I still work as a paralegal at the same law firm, and they’ve been unbelievably flexible, allowing me to leave early to pick up the kids — because after-school care for four children is nearly impossible. Even with that help, our calendar is often overflowing.
We share Chris’ kids on a 50/50 schedule, alternating weeks. The weeks they’re with us are filled with laughter, but also full-blown chaos. Between school, sports, tutoring, physical and mental-health appointments, we have eleven commitments every week. Eleven. Some are bi-weekly, but still — it’s a lot. We don’t always make it to everything, and sometimes we deliberately skip for sanity. If a child wants to quit something, we support it fully. The last thing we want is kids who feel the same burnout we carry.

But as parents? We’re exhausted. We rarely eat out and almost never do drive-thrus. Instead, we divide and conquer, rush home, cook, clean, and squeeze in a little family time before bedtime. By the time the house settles, Chris and I collapse, thinking about the next day’s repeat performance.
I never imagined I would miss being a stay-at-home mom. I used to think those moms had endless hours of freedom. Now I understand: they’re doing laundry, scheduling appointments, grocery shopping, managing homes, and maybe — if they’re lucky — relaxing for a few minutes before afternoon chaos returns. Meanwhile, my laundry isn’t washed, the oven isn’t preheated, and the dog hair still hasn’t been vacuumed.

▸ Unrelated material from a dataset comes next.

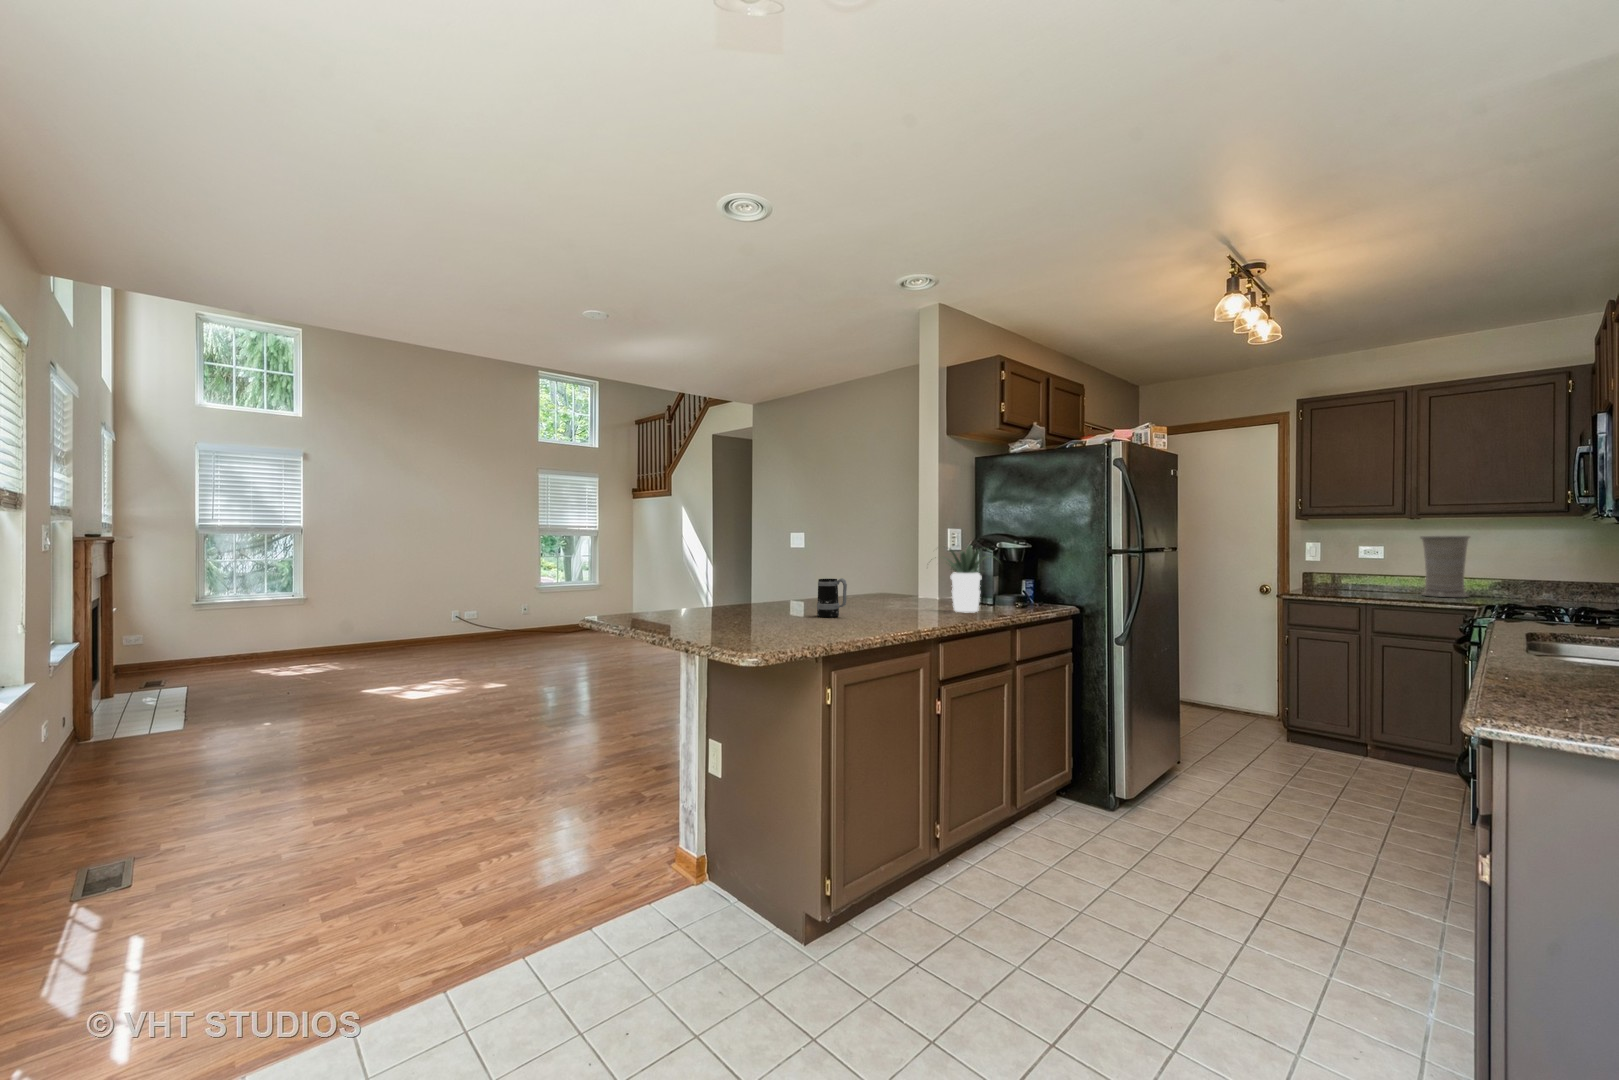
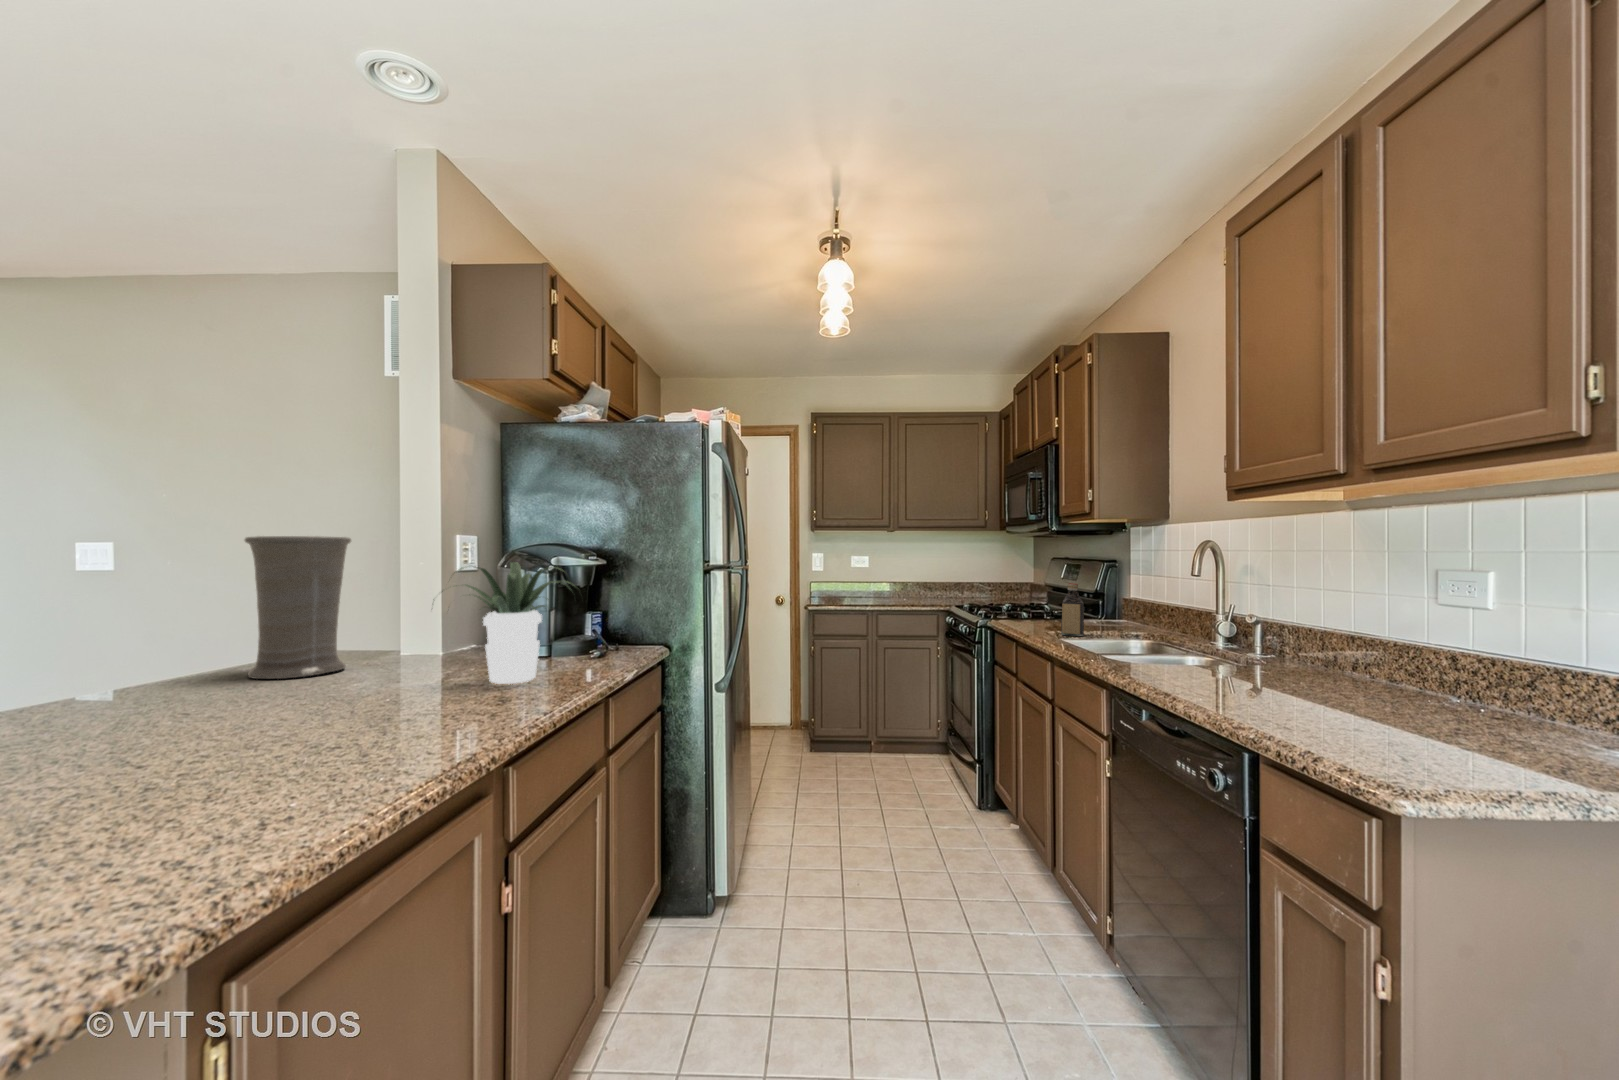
vase: present [1420,536,1470,597] -> present [245,536,351,679]
bottle: none [1530,577,1565,636] -> present [1061,583,1084,636]
mug: present [817,578,847,617] -> none [120,655,231,767]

I share this for every working parent who feels like they’re drowning: you’re not alone. Sometimes frozen nuggets and mac-and-cheese are exactly enough. Sometimes the baseball game needs to wait because your brain can’t handle one more responsibility. Your life matters too. Resting is not failing — it’s resetting. And it teaches your kids that mental health matters.
My advice? Build friendships with parents who understand — working or not. Join local groups online. Ask questions. Trade rides. Laugh. Let dishes sit while you reconnect with your partner. As your kids grow, they’ll slowly carry more of their own load — laundry, rooms, homework, even breakfast. Embrace the chaos, cry when you need to, and remember: you are capable, loving, and doing your very best. And that truly is enough.